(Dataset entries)

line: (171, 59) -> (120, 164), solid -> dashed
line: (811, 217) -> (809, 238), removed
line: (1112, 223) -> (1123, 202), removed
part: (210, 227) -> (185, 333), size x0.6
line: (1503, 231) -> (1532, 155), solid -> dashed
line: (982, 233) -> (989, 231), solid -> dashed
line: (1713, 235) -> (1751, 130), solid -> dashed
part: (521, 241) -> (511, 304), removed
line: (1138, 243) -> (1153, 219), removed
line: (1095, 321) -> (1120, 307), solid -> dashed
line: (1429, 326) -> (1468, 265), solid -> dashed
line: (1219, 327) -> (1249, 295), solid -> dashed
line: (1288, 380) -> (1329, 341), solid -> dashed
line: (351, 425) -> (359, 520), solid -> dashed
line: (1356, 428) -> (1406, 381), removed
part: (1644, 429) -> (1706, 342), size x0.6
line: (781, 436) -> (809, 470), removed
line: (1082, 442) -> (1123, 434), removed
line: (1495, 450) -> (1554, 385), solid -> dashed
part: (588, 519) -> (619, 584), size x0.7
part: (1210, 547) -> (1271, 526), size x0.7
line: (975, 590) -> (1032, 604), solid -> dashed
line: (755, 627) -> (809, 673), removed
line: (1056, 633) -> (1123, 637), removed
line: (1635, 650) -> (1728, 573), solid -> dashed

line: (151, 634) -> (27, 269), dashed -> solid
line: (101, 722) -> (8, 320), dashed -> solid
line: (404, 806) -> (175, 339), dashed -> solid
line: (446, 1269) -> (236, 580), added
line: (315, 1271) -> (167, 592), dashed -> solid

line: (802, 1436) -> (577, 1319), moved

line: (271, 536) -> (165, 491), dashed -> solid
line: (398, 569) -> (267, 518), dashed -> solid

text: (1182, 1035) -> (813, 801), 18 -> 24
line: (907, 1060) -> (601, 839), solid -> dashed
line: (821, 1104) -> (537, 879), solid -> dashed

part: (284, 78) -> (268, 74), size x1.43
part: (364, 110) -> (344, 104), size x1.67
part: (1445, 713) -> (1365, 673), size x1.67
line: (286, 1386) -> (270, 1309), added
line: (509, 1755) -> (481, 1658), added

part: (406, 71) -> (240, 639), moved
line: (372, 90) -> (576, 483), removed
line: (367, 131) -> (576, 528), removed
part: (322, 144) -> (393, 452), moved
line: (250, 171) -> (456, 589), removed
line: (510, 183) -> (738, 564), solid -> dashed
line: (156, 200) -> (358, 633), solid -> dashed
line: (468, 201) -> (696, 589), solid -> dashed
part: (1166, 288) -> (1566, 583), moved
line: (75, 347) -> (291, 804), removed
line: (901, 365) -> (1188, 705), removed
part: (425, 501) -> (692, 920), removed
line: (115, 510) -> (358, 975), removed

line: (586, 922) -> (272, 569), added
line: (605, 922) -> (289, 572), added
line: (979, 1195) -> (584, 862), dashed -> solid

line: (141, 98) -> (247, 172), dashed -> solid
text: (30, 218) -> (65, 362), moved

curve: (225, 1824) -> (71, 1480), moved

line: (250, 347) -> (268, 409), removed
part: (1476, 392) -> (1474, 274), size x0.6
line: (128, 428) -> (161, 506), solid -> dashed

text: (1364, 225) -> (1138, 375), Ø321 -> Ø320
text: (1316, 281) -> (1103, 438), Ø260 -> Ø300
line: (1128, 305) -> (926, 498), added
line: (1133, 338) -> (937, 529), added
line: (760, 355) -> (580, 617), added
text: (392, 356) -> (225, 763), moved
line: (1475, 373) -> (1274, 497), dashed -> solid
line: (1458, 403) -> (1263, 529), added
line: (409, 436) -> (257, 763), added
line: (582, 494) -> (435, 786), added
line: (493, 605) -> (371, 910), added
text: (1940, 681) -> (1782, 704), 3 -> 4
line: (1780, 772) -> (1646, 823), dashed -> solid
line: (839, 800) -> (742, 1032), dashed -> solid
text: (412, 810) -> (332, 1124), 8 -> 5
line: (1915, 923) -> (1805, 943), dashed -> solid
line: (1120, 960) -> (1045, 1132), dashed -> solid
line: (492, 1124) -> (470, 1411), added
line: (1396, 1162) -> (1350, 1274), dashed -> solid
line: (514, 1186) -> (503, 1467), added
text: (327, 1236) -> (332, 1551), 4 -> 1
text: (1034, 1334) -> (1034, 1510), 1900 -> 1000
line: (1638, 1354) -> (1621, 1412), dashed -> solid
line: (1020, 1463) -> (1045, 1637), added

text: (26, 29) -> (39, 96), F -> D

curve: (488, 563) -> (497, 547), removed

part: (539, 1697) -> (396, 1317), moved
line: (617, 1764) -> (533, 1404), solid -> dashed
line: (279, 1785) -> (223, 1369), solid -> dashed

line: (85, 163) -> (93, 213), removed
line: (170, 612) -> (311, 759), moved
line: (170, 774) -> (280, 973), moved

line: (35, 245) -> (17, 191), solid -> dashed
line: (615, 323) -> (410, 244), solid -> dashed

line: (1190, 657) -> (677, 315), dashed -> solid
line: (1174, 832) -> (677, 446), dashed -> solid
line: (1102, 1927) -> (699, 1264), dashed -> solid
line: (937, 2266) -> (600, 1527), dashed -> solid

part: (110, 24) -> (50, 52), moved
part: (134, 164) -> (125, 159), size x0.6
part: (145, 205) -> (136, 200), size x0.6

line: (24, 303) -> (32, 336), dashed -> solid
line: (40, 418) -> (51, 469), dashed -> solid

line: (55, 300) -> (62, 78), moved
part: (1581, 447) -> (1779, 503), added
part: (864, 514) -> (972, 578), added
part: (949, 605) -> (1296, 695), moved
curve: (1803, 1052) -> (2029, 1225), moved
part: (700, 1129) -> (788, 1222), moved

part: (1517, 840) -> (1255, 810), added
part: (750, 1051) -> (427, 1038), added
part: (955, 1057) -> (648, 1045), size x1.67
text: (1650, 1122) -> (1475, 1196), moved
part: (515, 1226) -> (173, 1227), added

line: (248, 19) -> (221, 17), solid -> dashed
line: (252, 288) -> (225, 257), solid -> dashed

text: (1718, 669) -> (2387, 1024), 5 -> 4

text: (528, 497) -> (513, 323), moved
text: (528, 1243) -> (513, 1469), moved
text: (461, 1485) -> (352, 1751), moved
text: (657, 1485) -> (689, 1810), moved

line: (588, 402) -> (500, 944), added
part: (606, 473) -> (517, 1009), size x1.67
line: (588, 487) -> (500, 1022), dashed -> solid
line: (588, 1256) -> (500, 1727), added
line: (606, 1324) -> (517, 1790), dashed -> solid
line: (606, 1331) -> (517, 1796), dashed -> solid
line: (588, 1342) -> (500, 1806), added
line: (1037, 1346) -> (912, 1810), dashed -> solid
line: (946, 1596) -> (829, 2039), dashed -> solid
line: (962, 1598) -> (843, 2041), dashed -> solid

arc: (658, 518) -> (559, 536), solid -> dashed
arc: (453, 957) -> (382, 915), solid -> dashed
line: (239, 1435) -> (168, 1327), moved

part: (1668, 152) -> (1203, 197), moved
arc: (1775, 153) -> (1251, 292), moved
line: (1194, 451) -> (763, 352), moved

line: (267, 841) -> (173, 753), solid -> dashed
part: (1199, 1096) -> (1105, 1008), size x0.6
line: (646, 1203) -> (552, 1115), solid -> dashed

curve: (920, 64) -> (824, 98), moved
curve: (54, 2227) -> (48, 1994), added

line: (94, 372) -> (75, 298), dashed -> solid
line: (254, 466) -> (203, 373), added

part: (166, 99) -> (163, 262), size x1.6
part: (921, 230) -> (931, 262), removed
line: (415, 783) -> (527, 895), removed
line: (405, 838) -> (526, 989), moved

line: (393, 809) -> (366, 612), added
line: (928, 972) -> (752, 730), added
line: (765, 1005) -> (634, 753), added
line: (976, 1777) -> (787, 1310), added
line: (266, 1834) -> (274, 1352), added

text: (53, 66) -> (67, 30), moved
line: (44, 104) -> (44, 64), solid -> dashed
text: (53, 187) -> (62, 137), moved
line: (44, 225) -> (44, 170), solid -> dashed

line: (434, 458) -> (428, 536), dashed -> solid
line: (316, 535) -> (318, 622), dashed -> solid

> TASK REQUIREMENTS
Extract exactly and only the lines above from the line containing "line: (493, 605) -> (371, 910), added" through the line containing "curve: (488, 563) -> (497, 547), removed", both end lines included.

> YOUR RESPONSE
line: (493, 605) -> (371, 910), added
text: (1940, 681) -> (1782, 704), 3 -> 4
line: (1780, 772) -> (1646, 823), dashed -> solid
line: (839, 800) -> (742, 1032), dashed -> solid
text: (412, 810) -> (332, 1124), 8 -> 5
line: (1915, 923) -> (1805, 943), dashed -> solid
line: (1120, 960) -> (1045, 1132), dashed -> solid
line: (492, 1124) -> (470, 1411), added
line: (1396, 1162) -> (1350, 1274), dashed -> solid
line: (514, 1186) -> (503, 1467), added
text: (327, 1236) -> (332, 1551), 4 -> 1
text: (1034, 1334) -> (1034, 1510), 1900 -> 1000
line: (1638, 1354) -> (1621, 1412), dashed -> solid
line: (1020, 1463) -> (1045, 1637), added

text: (26, 29) -> (39, 96), F -> D

curve: (488, 563) -> (497, 547), removed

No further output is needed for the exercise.